WhatsApp users exchange up to 65 billion messages daily.
The World will produce slightly over 180 zettabytes of data by 2025.
The market of Big Data analytics in banking is set to reach $62.10 billion by 2025.
Using big data, Netflix saves $1 billion per year on customer retention.

Seems interesting, Let's move further.

The data is growing at an unprecedented rate every day in such a way that by the end of the year 2022, the world will produce 94 Zetta Bytes of Data and the reason behind this is data generation from enormous sources like social media platforms, smartphone applications, clickstreams, Internet of Things (or IoT) devices, etc. This immense amount of data generated at a high speed (GB/s) introduces technical challenges for extracting, storing, managing, and deriving facts and figures which may help in business growth.

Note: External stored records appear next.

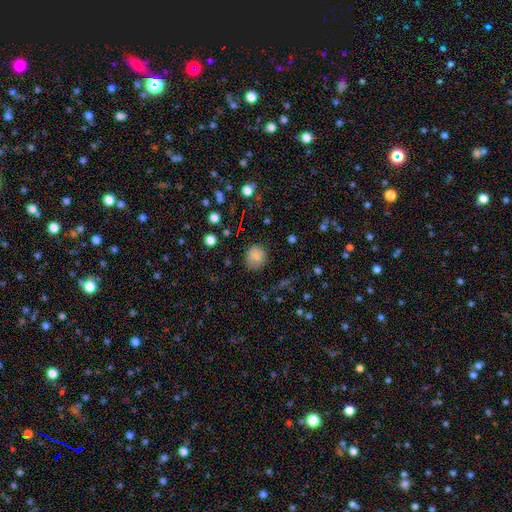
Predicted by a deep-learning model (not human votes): Overall: smooth (84%). How rounded: round (80%). Merging: none (84%).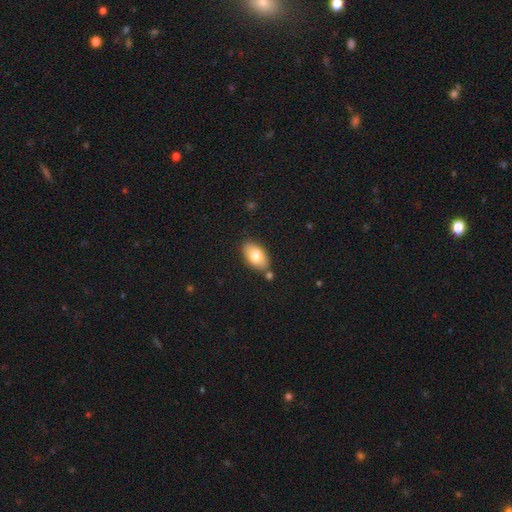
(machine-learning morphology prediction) This is likely a smooth galaxy (75%). How rounded: clearly in between (92%). Merging: likely none (78%).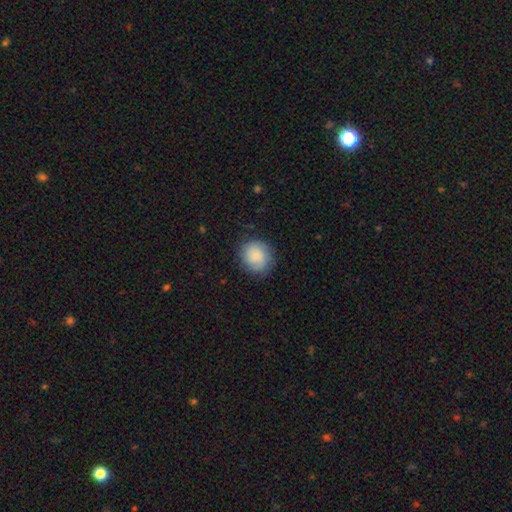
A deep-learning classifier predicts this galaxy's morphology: Smooth or featured: smooth — 82% (featured or disk — 11%)
How rounded: round — 76% (in between — 23%)
Merging: none — 82% (minor disturbance — 13%)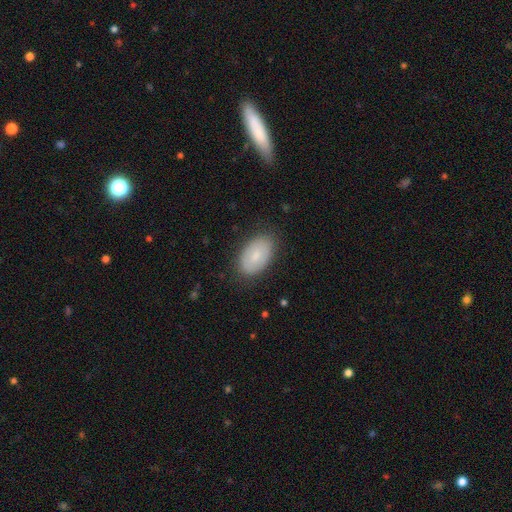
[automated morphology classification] The model was most divided on "smooth or featured": smooth: 73%, featured or disk: 21%, star or artifact: 6%. More confident: how rounded — in between (93%); merging — none (81%).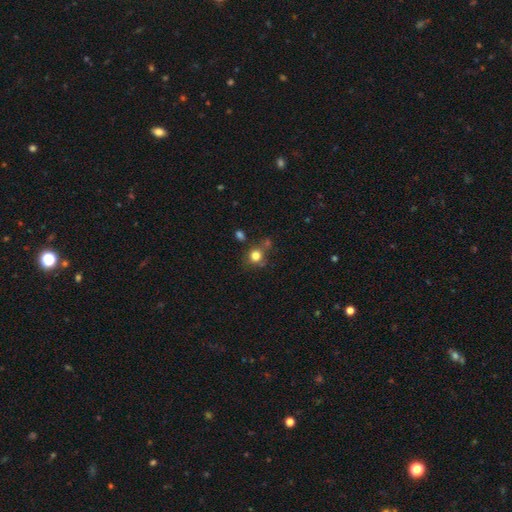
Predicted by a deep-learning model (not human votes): Overall: smooth (78%). How rounded: round (84%). Merging: none (64%).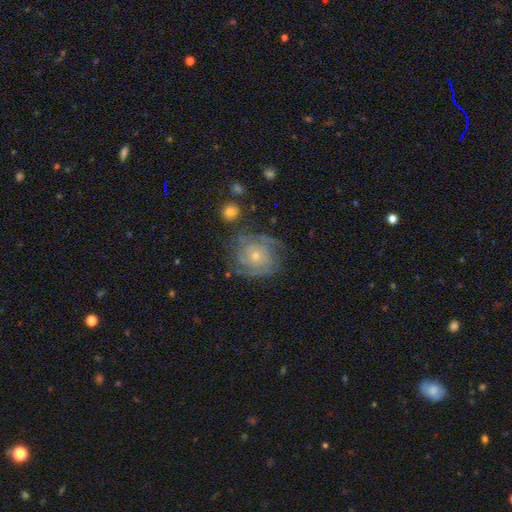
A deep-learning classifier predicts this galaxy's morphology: This appears to be a featured or disk galaxy (82%) with no bar (79%), tight (65%) spiral arms (94%) and a small central bulge (69%). Merging: none (72%).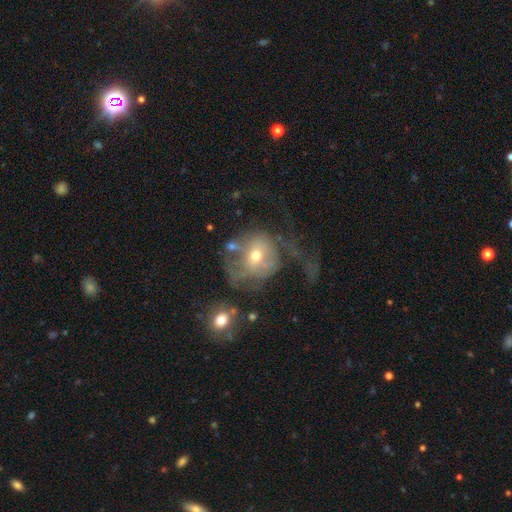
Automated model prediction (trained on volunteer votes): Morphology: type=featured or disk (51%); edge-on=no (96%); merging=major disturbance (54%).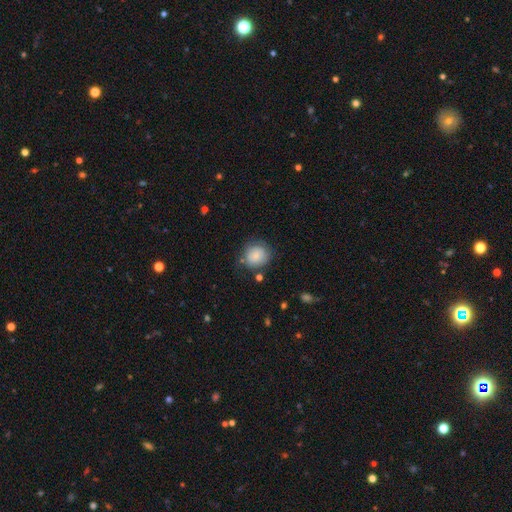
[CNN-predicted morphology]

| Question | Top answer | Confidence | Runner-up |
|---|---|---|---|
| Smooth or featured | smooth | 79% | featured or disk (12%) |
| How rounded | round | 81% | in between (18%) |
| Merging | none | 72% | minor disturbance (18%) |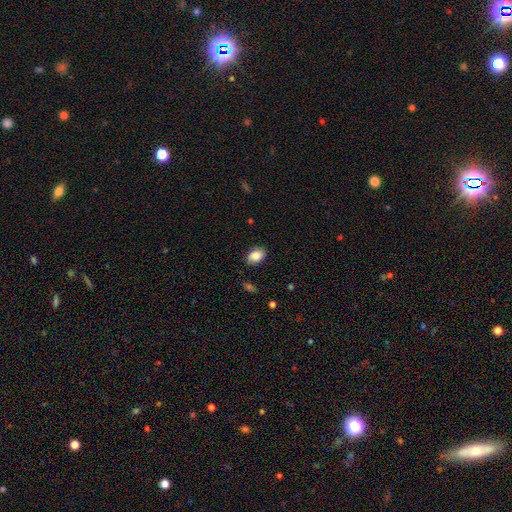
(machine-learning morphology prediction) smooth-or-featured: smooth: 88% | star or artifact: 8% | featured or disk: 5%
  how-rounded: in between: 85% | round: 14% | cigar-shaped: 1%
  merging: none: 84% | minor disturbance: 12% | major disturbance: 3% | merger: 1%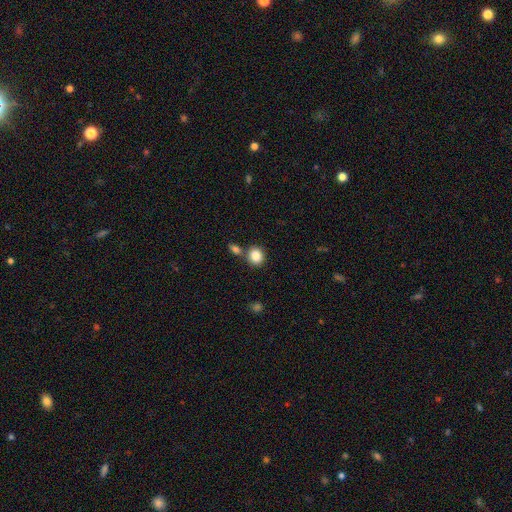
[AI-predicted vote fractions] Smooth or featured: smooth — 86% (star or artifact — 9%)
How rounded: round — 74% (in between — 25%)
Merging: none — 64% (merger — 22%)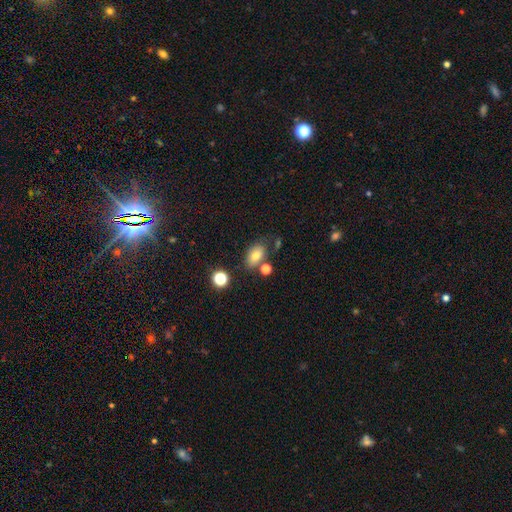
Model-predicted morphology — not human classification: Overall: smooth (76%). How rounded: in between (85%). Merging: none (69%).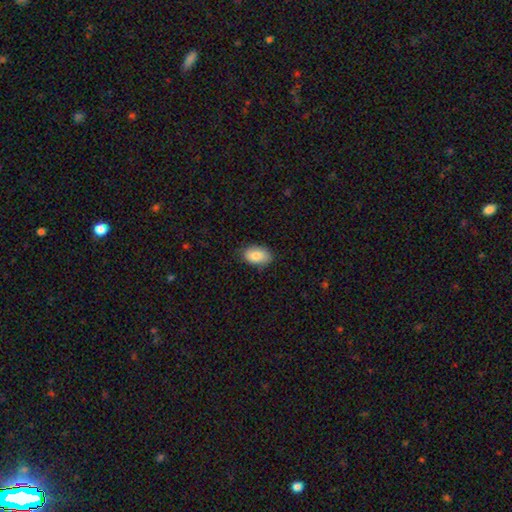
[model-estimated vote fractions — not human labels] Morphology: type=smooth (85%); roundness=in between (91%); merging=none (80%).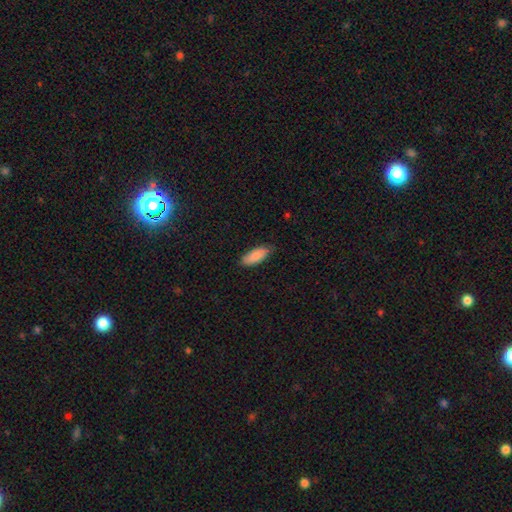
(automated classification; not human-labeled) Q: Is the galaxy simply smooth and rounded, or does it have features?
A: smooth — 87%.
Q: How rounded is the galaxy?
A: in between — 77%.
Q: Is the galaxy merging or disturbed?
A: none — 77%.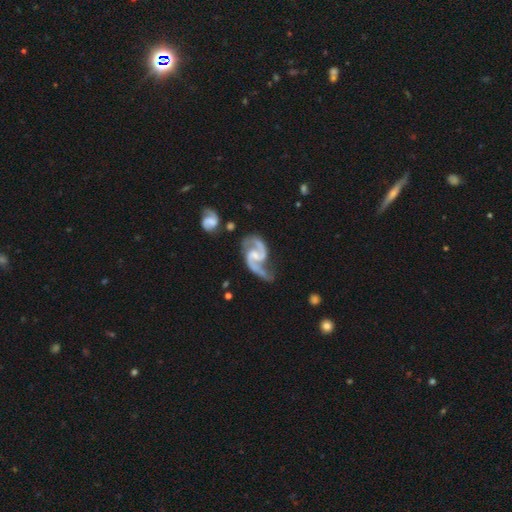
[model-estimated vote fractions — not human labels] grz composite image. It shows a featured or disk galaxy (93%) with a weak bar (50%), 2 (94%) medium (56%) spiral arms (98%) and a small central bulge (45%). Merging: none (55%).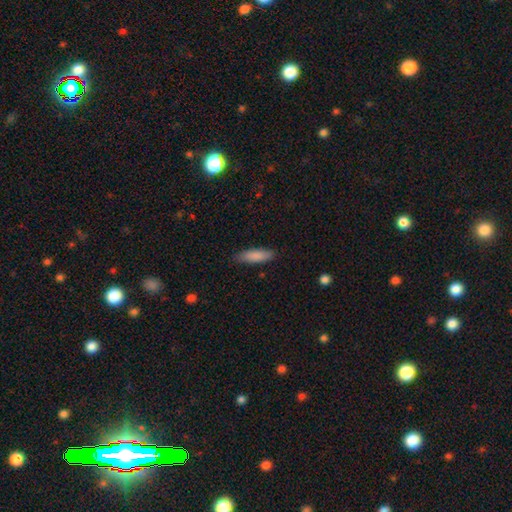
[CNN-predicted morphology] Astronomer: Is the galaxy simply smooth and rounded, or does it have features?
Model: smooth — 87%.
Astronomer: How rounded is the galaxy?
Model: cigar-shaped — 56% (runner-up: in between, 42%).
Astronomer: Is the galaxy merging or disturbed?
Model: none — 85%.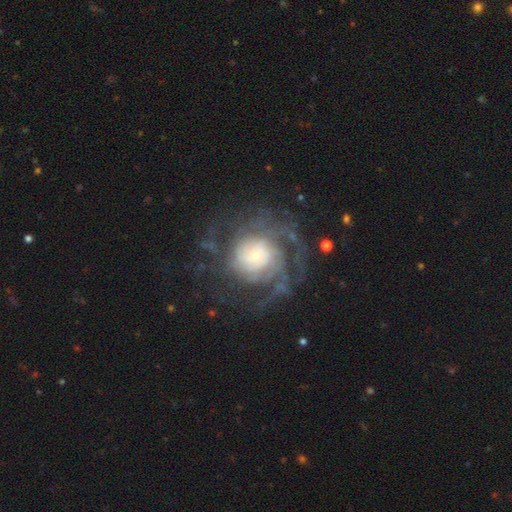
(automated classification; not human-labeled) Smooth or featured: featured or disk — 83% (smooth — 10%)
Edge-on disk: no — 98% (yes — 2%)
Bar: no — 74% (weak — 21%)
Spiral arms: yes — 94% (no — 6%)
Spiral winding: tight — 58% (medium — 29%)
Spiral arm count: can't tell — 36% (4 — 17%)
Bulge size: small — 50% (moderate — 26%)
Merging: none — 62% (major disturbance — 22%)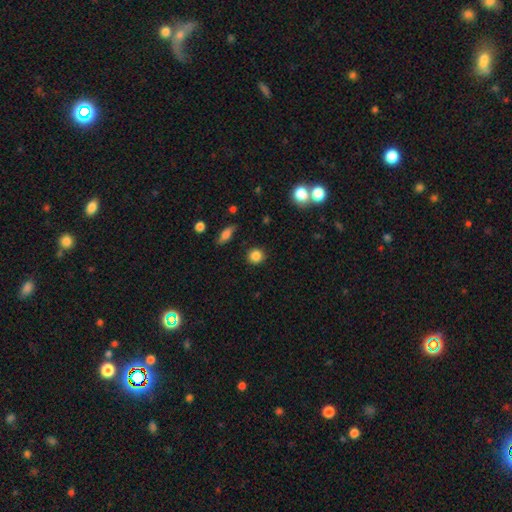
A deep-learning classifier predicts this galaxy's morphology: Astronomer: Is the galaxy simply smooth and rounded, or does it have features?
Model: smooth — 85%.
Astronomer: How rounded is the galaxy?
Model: round — 91%.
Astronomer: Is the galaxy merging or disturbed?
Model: none — 89%.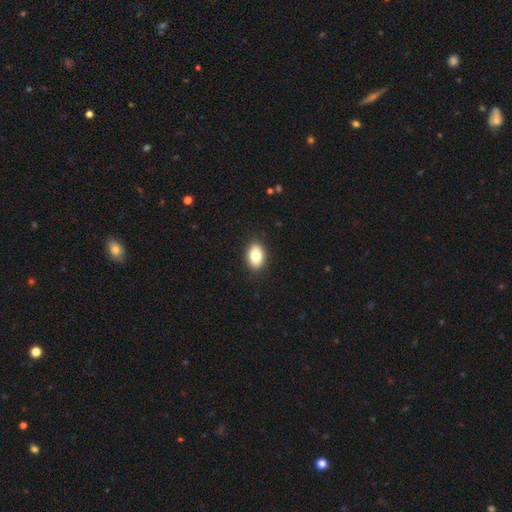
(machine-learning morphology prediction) smooth_or_featured: smooth (p=0.83) [alt: featured or disk p=0.09]
how_rounded: in between (p=0.87) [alt: round p=0.12]
merging: none (p=0.89) [alt: minor disturbance p=0.08]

This huge amount of data that companies receive from various sources can uncover many opportunities for understanding their business, customers, and making better business decisions, by extracting insights from the data. In order to do this, businesses require skilled engineers for data governance and strategy, such as Data Engineers, Data Analysts, and Data Scientists so that these skilled people can turn the vast amount of data into actionable insights.

Thus, the Data Engineering field concerns with the mechanics of the flow and access of the data with a goal of "quality data available for fact-finding and data-driven decision-making". Now, Data Engineer comes here who design, build, maintain scalable data infrastructures and platform to make quality data available for decision-making. These data infrastructures include data repositories such as databases, data warehouses, data lake, as well as data pipelines for transforming and moving data between these systems. At the same time, Data Engineers also make sure that data is highly available, consistent, secure, and recoverable.

Evolution of Data Engineering

Two decades back when Data was not generated in a massive amount at a high speed from multiple sources it means data can be stored on a single machine and hence can be analyzed without utilizing scalable data infrastructures which also makes it easily accessible for finding insights of the business. But now, the past decade has exponentially changed the way data is perceived and used. Organizations are now more reliant on collecting users' data and analyzing them to create business value and make business decisions.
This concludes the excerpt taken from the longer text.